Scan the listing below for the word "Estrellas" and copy every line that has it.

RECORDS FOR THE TASK below:

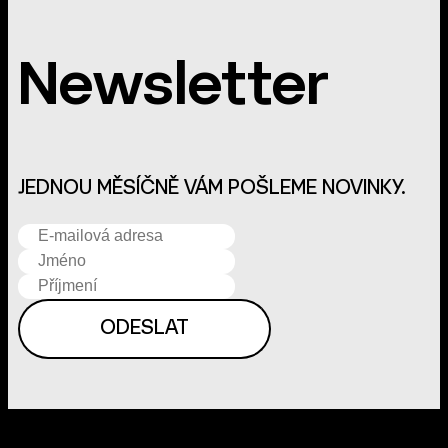
Newsletter
JEDNOU MĚSÍČNĚ VÁM POŠLEME NOVINKY.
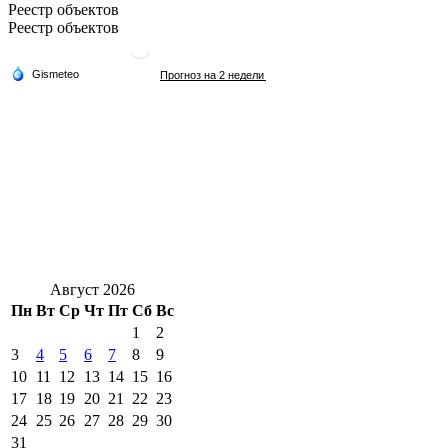
Реестр объектов
Реестр объектов
Август 2026
Пн
Вт
Ср
Чт
Пт
Сб
Вс
1
2
3
4
5
6
7
8
9
10
11
12
13
14
15
16
17
18
19
20
21
22
23
24
25
26
27
28
29
30
31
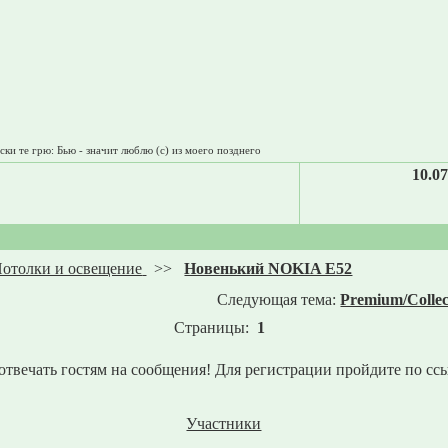
ски те грю: Бью - значит люблю (с) из моего позднего
10.07
отолки и освещение
>>
Новенький NOKIA E52
Следующая тема:
Premium/Collec
Страницы:
1
отвечать гостям на сообщения! Для регистрации пройдите по сс
Участники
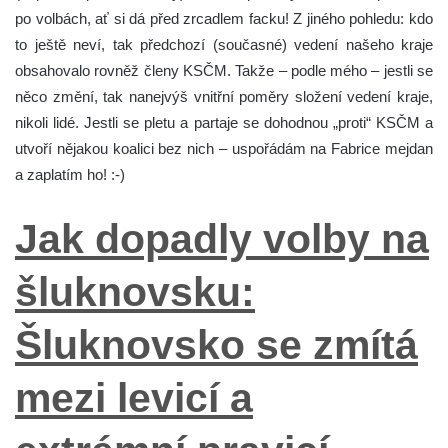
po volbách, ať si dá před zrcadlem facku! Z jiného pohledu: kdo
to ještě neví, tak předchozí (současné) vedení našeho kraje
obsahovalo rovněž členy KSČM. Takže – podle mého – jestli se
něco změní, tak nanejvýš vnitřní poměry složení vedení kraje,
nikoli lidé. Jestli se pletu a partaje se dohodnou „proti“ KSČM a
utvoří nějakou koalici bez nich – uspořádám na Fabrice mejdan
a zaplatím ho! :-)
Jak dopadly volby na
šluknovsku:
Šluknovsko se zmítá
mezi levicí a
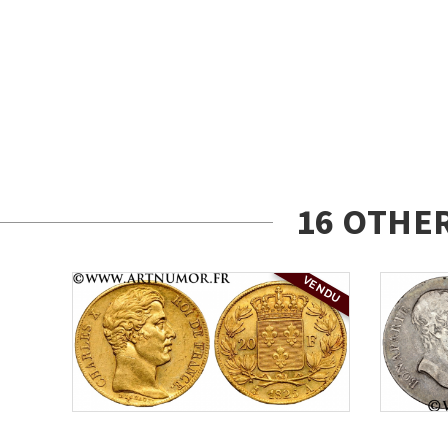
16 OTHE
VENDU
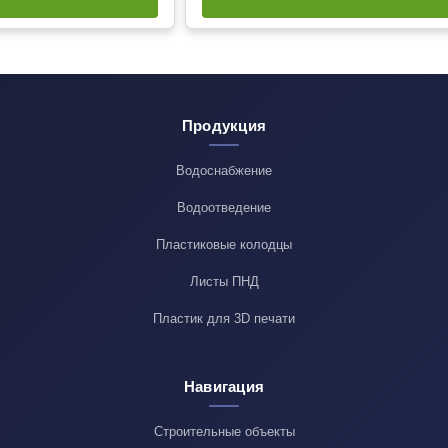
Продукция
Водоснабжение
Водоотведение
Пластиковые колодцы
Листы ПНД
Пластик для 3D печати
Навигация
Строительные объекты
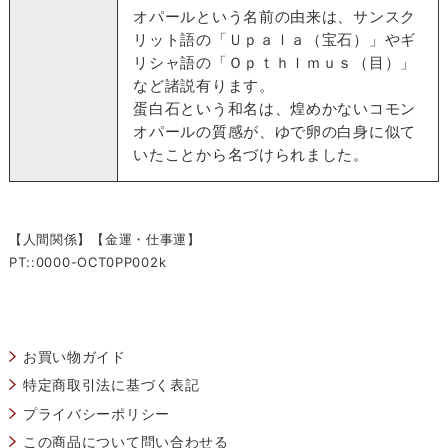
オパールという名前の由来は、サンスク
リット語の「Ｕｐａｌａ（宝石）」やギ
リシャ語の「Ｏｐｔｈｌｍｕｓ（目）」
など諸説有ります。
蛋白石という和名は、煌めかないコモン
オパールの質感が、ゆで卵の白身に似て
いたことから名づけられました。
【人間関係】【金運・仕事運】
PT::0000-OCT0PP002k
お買い物ガイド
特定商取引法に基づく表記
プライバシーポリシー
この商品について問い合わせる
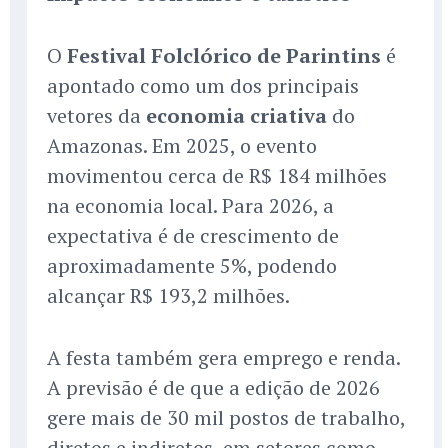
O
Festival Folclórico de Parintins
é
apontado como um dos principais
vetores da
economia criativa
do
Amazonas. Em 2025, o evento
movimentou cerca de R$ 184 milhões
na economia local. Para 2026, a
expectativa é de crescimento de
aproximadamente 5%, podendo
alcançar R$ 193,2 milhões.
A festa também gera emprego e renda.
A previsão é de que a edição de 2026
gere mais de 30 mil postos de trabalho,
diretos e indiretos, em setores como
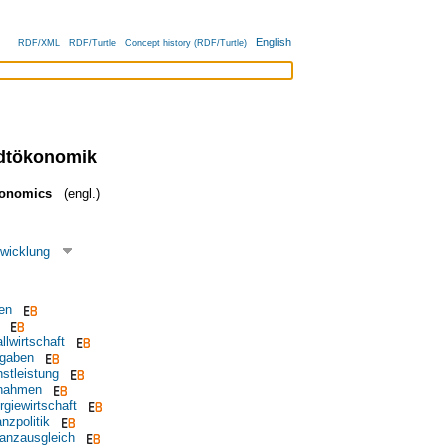
English
RDF/XML
RDF/Turtle
Concept history (RDF/Turtle)
adtökonomik
conomics
(engl.)
twicklung
en
lwirtschaft
gaben
stleistung
nahmen
giewirtschaft
zpolitik
anzausgleich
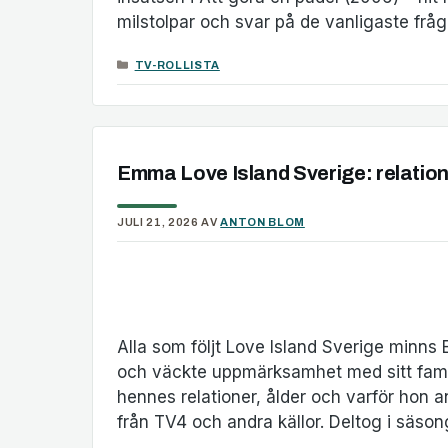
milstolpar och svar på de vanligaste fr
KATEGORIER
TV-ROLLISTA
Emma Love Island Sverige: relation
JULI 21, 2026
AV
ANTON BLOM
Alla som följt Love Island Sverige minns 
och väckte uppmärksamhet med sitt fami
hennes relationer, ålder och varför hon a
från TV4 och andra källor. Deltog i säso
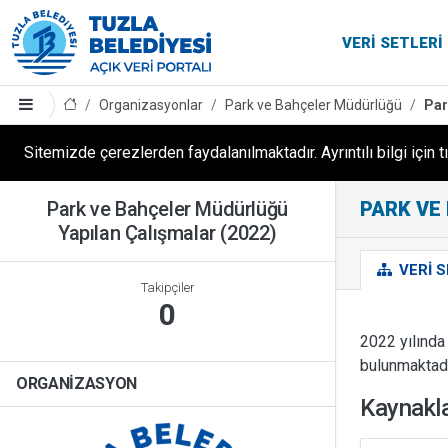
VERI SETLERI
Organizasyonlar
Park ve Bahçeler Müdürlüğü
Par
Sitemizde çerezlerden faydalanılmaktadır. Ayrıntılı bilgi için t
Park ve Bahçeler Müdürlüğü
PARK VE
Yapılan Çalışmalar (2022)
VERI S
Takipçiler
0
2022 yılında 
bulunmaktadı
ORGANIZASYON
Kaynakl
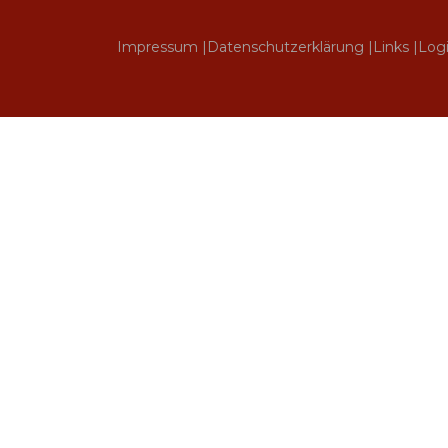
Impressum |
Datenschutzerklärung |
Links |
Log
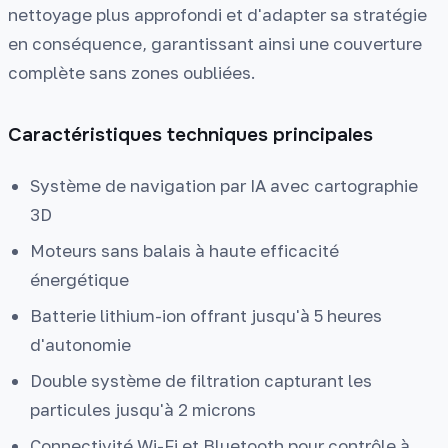
nettoyage plus approfondi et d'adapter sa stratégie
en conséquence, garantissant ainsi une couverture
complète sans zones oubliées.
Caractéristiques techniques principales
Système de navigation par IA avec cartographie
3D
Moteurs sans balais à haute efficacité
énergétique
Batterie lithium-ion offrant jusqu'à 5 heures
d'autonomie
Double système de filtration capturant les
particules jusqu'à 2 microns
Connectivité Wi-Fi et Bluetooth pour contrôle à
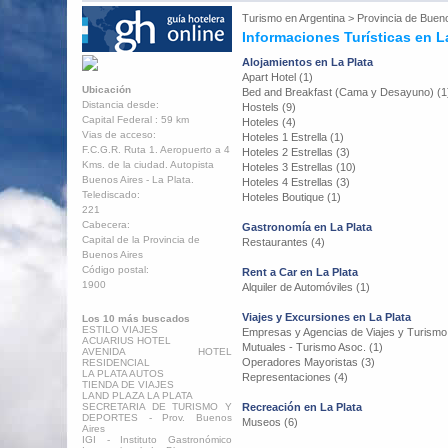
Turismo en
Argentina
>
Provincia de Buen
Informaciones Turísticas en L
Alojamientos en La Plata
Apart Hotel (1)
Ubicación
Bed and Breakfast (Cama y Desayuno) (1
Distancia desde:
Hostels (9)
Capital Federal : 59 km
Hoteles (4)
Vias de acceso:
Hoteles 1 Estrella (1)
F.C.G.R. Ruta 1. Aeropuerto a 4
Hoteles 2 Estrellas (3)
Kms. de la ciudad. Autopista
Hoteles 3 Estrellas (10)
Buenos Aires - La Plata.
Hoteles 4 Estrellas (3)
Telediscado:
Hoteles Boutique (1)
221
Cabecera:
Gastronomía en La Plata
Capital de la Provincia de
Restaurantes (4)
Buenos Aires
Código postal:
Rent a Car en La Plata
1900
Alquiler de Automóviles (1)
Viajes y Excursiones en La Plata
Los 10 más buscados
ESTILO VIAJES
Empresas y Agencias de Viajes y Turismo
ACUARIUS HOTEL
Mutuales - Turismo Asoc. (1)
AVENIDA HOTEL
Operadores Mayoristas (3)
RESIDENCIAL
LA PLATA AUTOS
Representaciones (4)
TIENDA DE VIAJES
LAND PLAZA LA PLATA
SECRETARIA DE TURISMO Y
Recreación en La Plata
DEPORTES - Prov. Buenos
Museos (6)
Aires
IGI - Instituto Gastronómico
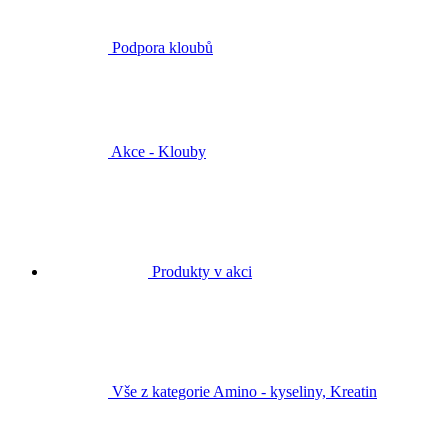
Podpora kloubů
Akce - Klouby
Produkty v akci
Vše z kategorie Amino - kyseliny, Kreatin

End of RECORDS FOR THE TASK.

EXERCISE SOLUTION »
Hoteles 2 Estrellas (3)
Hoteles 3 Estrellas (10)
Hoteles 4 Estrellas (3)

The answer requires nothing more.